I’m a Christian. Virtually every week, our family goes to a church service at a local Lutheran church. I’ve served on the church council there and I’m also involved with their investment committee.
For me, faith is a struggle. It’s never been an immediate and easy answer for me. I find myself struggling quite a lot with what the readings and the sermon and the songs actually mean. What are they trying to say? How does that inform or challenge my sense of right and wrong? I usually find myself reading lots of different takes on the readings and the sermon throughout the following week and I rarely find an absolute answer.
What I do find, though, is that almost every time, the journey teaches me something about my life, even if it’s not the answer to the questions I’m struggling with at the time. I end up finding something that makes me consider my own life in a new way.
I am the last person on Earth that can ever comment on the internal spiritual life of others. That’s their business. I hope that everyone spends some time struggling with the deeper questions of life, even if they’re pretty sure they’ve found the right answer for themselves, because you can’t forge steel without putting it to the fire.
Whenever you struggle with your values or your views on life in a personally challenging way, you’re going to end up with some sense of what’s right and what’s wrong. You’re going to find as many views on that as there are grains of sand on the beach. Everyone has a different view of right and wrong. In fact, society only really holds together because there are a surprisingly small number of things that we all agree on as “right” and “wrong.” Religions don’t even have a consistent set of “right” and “wrong” – have you ever heard pastors or theologians argue?
Whatever you come up with as your own set of “right” and “wrong,” the most powerful thing you can do with your life is to live it as close to “right” as you can. In fact, I’ve found that almost every part of my life where I felt badly about my life choices was because the actual life choices I was making were “wrong” to me, not “right.”
So, what does this have to do with money?
Much like everything else in life, we all have a “right” and “wrong” that has to do with money, and that sense of “right” and “wrong” comes from a lot of places. Religion is definitely one source for many, and it’s been a source for me, too. Observation of others is another one, as has been a lot of reading on personal finance and philosophy and other subjects.
The thing is, every financial choice we make goes beyond merely being about money. There are lots of things to consider. Should I actually be saving this money for myself? Or should I be giving it to charity? Is the charity I’m supporting actually doing good work?
From a broader perspective, there are even harder questions about how we connect with money.
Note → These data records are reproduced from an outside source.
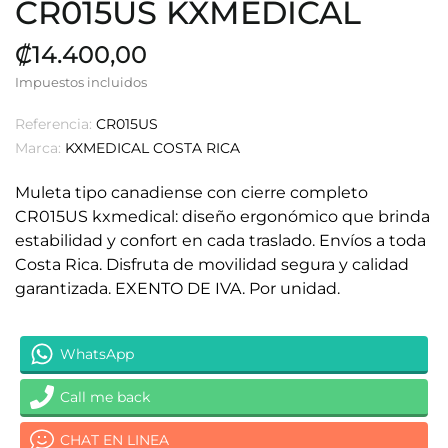
CR015US KXMEDICAL
₡14.400,00
Impuestos incluidos
Referencia:
CR015US
Marca:
KXMEDICAL COSTA RICA
Muleta tipo canadiense con cierre completo
CR015US kxmedical: diseño ergonómico que brinda
estabilidad y confort en cada traslado. Envíos a toda
Costa Rica. Disfruta de movilidad segura y calidad
garantizada. EXENTO DE IVA. Por unidad.
WhatsApp
Call me back
CHAT EN LINEA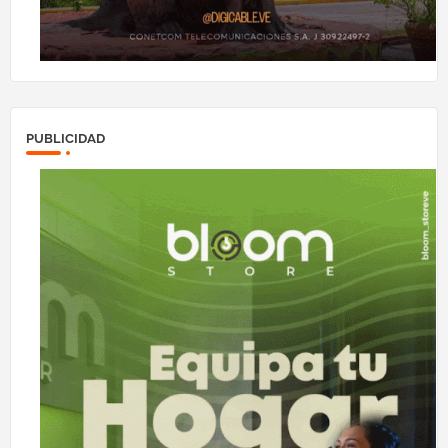
PUBLICIDAD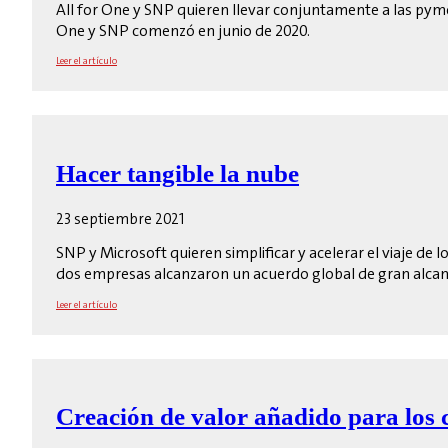
All for One y SNP quieren llevar conjuntamente a las pyme
One y SNP comenzó en junio de 2020.
Leer el artículo
Hacer tangible la nube
23 septiembre 2021
SNP y Microsoft quieren simplificar y acelerar el viaje de 
dos empresas alcanzaron un acuerdo global de gran alcanc
Leer el artículo
Creación de valor añadido para los 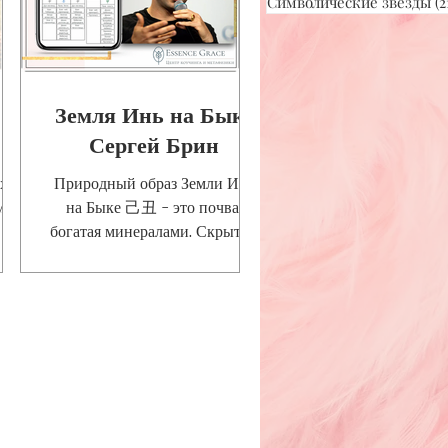
Символические звезды
(2
Земля Инь на Быке
Сергей Брин
Их
Природный образ Земли Инь
мля
на Быке 己丑 - это почва,
богатая минералами. Скрытые
ля
минералы - это творчество и
самовыражение, которые
необходимо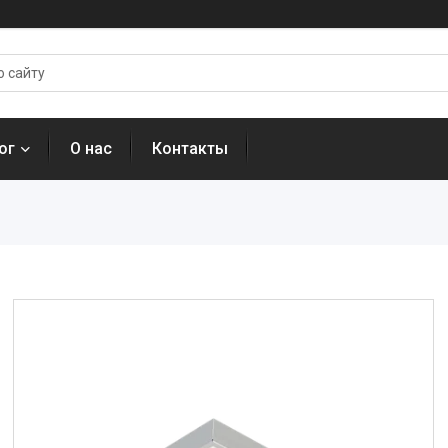
ог
О нас
Контакты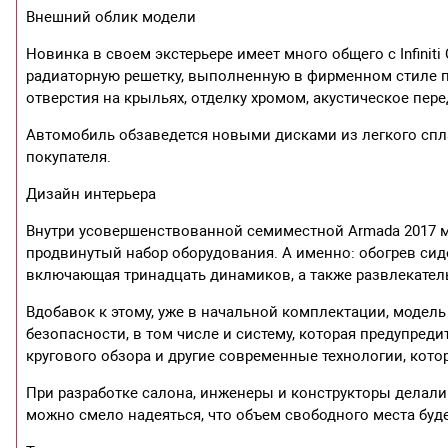
Внешний облик модели
Новинка в своем экстерьере имеет много общего с Infinit
радиаторную решетку, выполненную в фирменном стиле п
отверстия на крыльях, отделку хромом, акустическое пер
Автомобиль обзаведется новыми дисками из легкого спла
покупателя.
Дизайн интерьера
Внутри усовершенствованной семиместной Armada 2017 м
продвинутый набор оборудования. А именно: обогрев сиде
включающая тринадцать динамиков, а также развлекат
Вдобавок к этому, уже в начальной комплектации, модел
безопасности, в том числе и систему, которая предупред
кругового обзора и другие современные технологии, кот
При разработке салона, инженеры и конструкторы делали
можно смело надеяться, что объем свободного места буд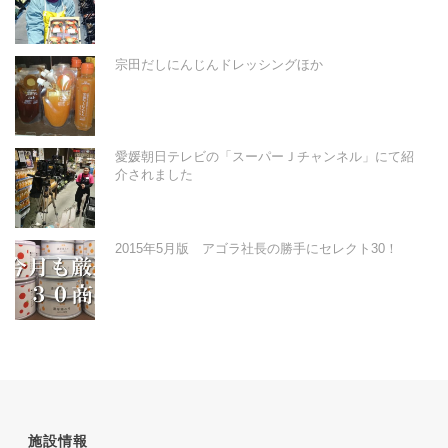
宗田だしにんじんドレッシングほか
愛媛朝日テレビの「スーパーＪチャンネル」にて紹
介されました
2015年5月版 アゴラ社長の勝手にセレクト30！
施設情報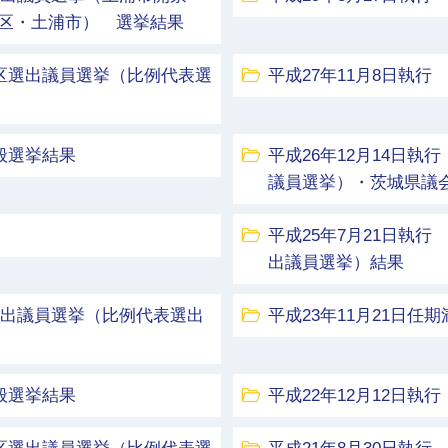
区・土浦市） 選挙結果
挙区選出議員選挙（比例代表選
平成27年11月8日執
般選挙結果
平成26年12月14日
議員選挙）・茨城県議
平成25年7月21日執
出議員選挙）結果
区選出議員選挙（比例代表選出
平成23年11月21日任
般選挙結果
平成22年12月12日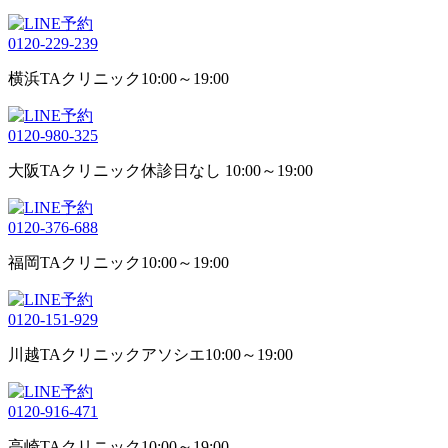
0120-229-239
横浜TAクリニック
10:00～19:00
0120-980-325
大阪TAクリニック
休診日なし 10:00～19:00
0120-376-688
福岡TAクリニック
10:00～19:00
0120-151-929
川越TAクリニックアソシエ
10:00～19:00
0120-916-471
高崎TAクリニック
10:00～19:00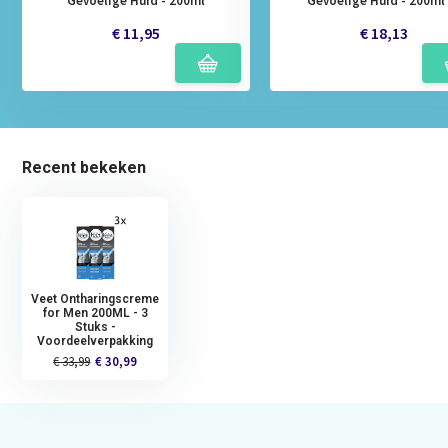
Gevoelige Huid - 200ml
Gevoelige Huid - 200ml
€ 11,95
€ 18,13
Recent bekeken
Veet Ontharingscreme
for Men 200ML - 3
Stuks -
Voordeelverpakking
€ 33,99
€ 30,99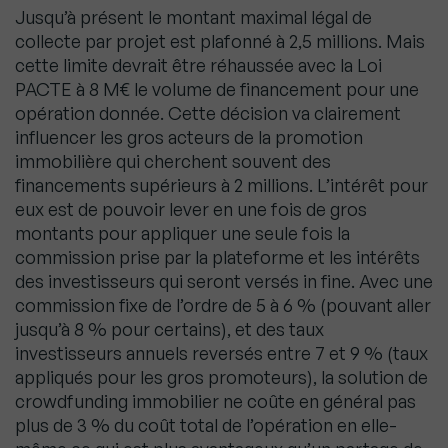
Jusqu’à présent le montant maximal légal de
collecte par projet est plafonné à 2,5 millions. Mais
cette limite devrait être réhaussée avec la Loi
PACTE à 8 M€ le volume de financement pour une
opération donnée. Cette décision va clairement
influencer les gros acteurs de la promotion
immobilière qui cherchent souvent des
financements supérieurs à 2 millions. L’intérêt pour
eux est de pouvoir lever en une fois de gros
montants pour appliquer une seule fois la
commission prise par la plateforme et les intérêts
des investisseurs qui seront versés in fine. Avec une
commission fixe de l’ordre de 5 à 6 % (pouvant aller
jusqu’à 8 % pour certains), et des taux
investisseurs annuels reversés entre 7 et 9 % (taux
appliqués pour les gros promoteurs), la solution de
crowdfunding immobilier ne coûte en général pas
plus de 3 % du coût total de l’opération en elle-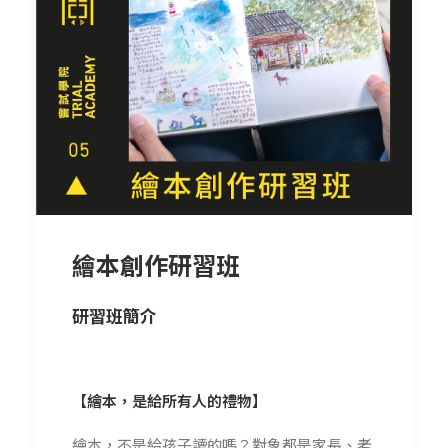
繪本創作研習班
研習班簡介
【繪本，是給所有人的禮物】
繪本，不是給孩子讀的嗎？對象都是家長、老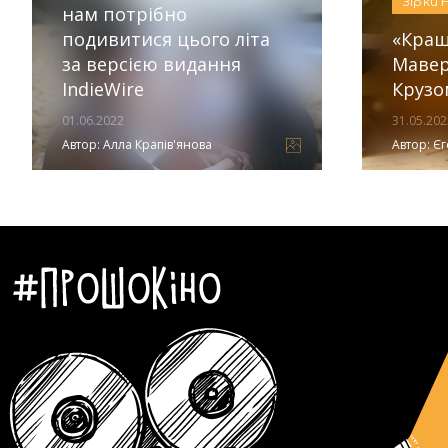
Зірки
нам потрібно
подивитися цього літа
«Кращ
за версією видання
Мавер
IndieWire
Крузо
01.06.2022
31.05.202
Автор:
Алла Крапів'янова
Автор:
Єг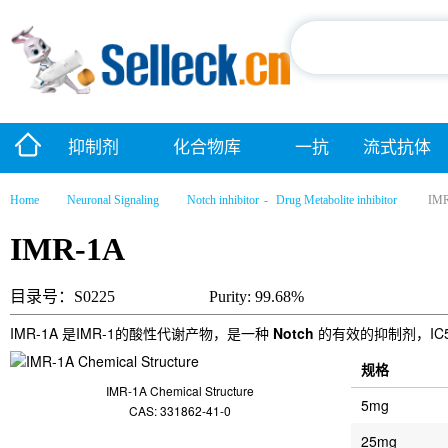
抑制剂
化合物库
一抗
流式抗体
Home
Neuronal Signaling
Notch inhibitor
-
Drug Metabolite inhibitor
IM
IMR-1A
目录号：S0225
Purity: 99.68%
IMR-1A 是IMR-1的酸性代谢产物，是一种
Notch
的有效的抑制剂，IC50
规格
IMR-1A Chemical Structure
5mg
CAS: 331862-41-0
25mg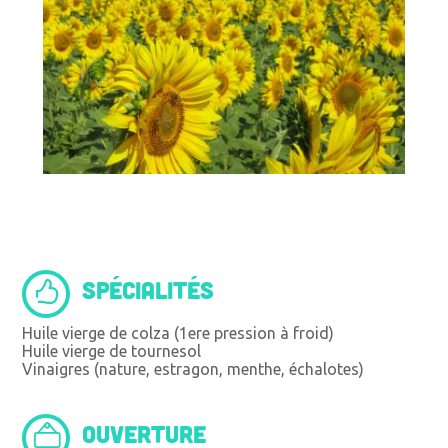
SPÉCIALITÉS
Huile vierge de colza (1ere pression à froid)
Huile vierge de tournesol
Vinaigres (nature, estragon, menthe, échalotes)
OUVERTURE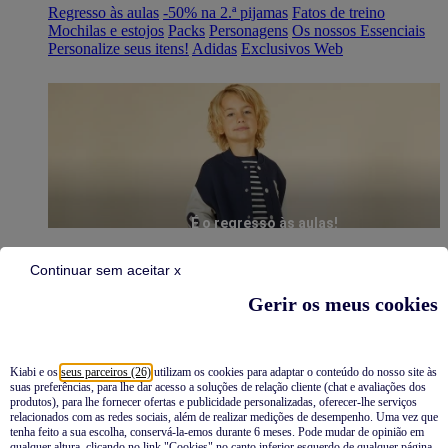
Regresso às aulas
-50% na 2.ª pijamas
Fatos de treino
Mochilas e estojos
Packs
Personagens
Os nossos Essenciais
Personalize seus itens!
Adidas
Exclusivos Web
É o regresso às aulas!
Continuar sem aceitar x
Gerir os meus cookies
Kiabi e os
seus parceiros (26)
utilizam os cookies para adaptar o conteúdo do nosso site às
suas preferências, para lhe dar acesso a soluções de relação cliente (chat e avaliações dos
Pijamas
produtos), para lhe fornecer ofertas e publicidade personalizadas, oferecer-lhe serviços
relacionados com as redes sociais, além de realizar medições de desempenho. Uma vez que
Novidades
tenha feito a sua escolha, conservá-la-emos durante 6 meses. Pode mudar de opinião em
qualquer altura, clicando no link "Cookies" no canto inferior esquerdo de qualquer página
Am I buying a product made by a company that does things I don’t agree with? Am I investing my money in companies that are doing positive work in the world? Is the money I earn achieved by doing things that make a positive difference in the world?
Our ideas of “right” and “wrong” come into play here, and I’m not merely talking about our ideas for money. Our sense of right and wrong is reflected through our economic activities.
How we choose to earn money and how we choose to spend money impacts the world. It can be used to support things we consider “right,” and it can be used to support things we consider “wrong.” As the saying goes, money itself is morally neutral – it’s what we choose to do with it that makes the difference.
Gandhi is often quoted as saying “Be the change you want to see in the world.” One powerful way we all have to do this is with our financial choices.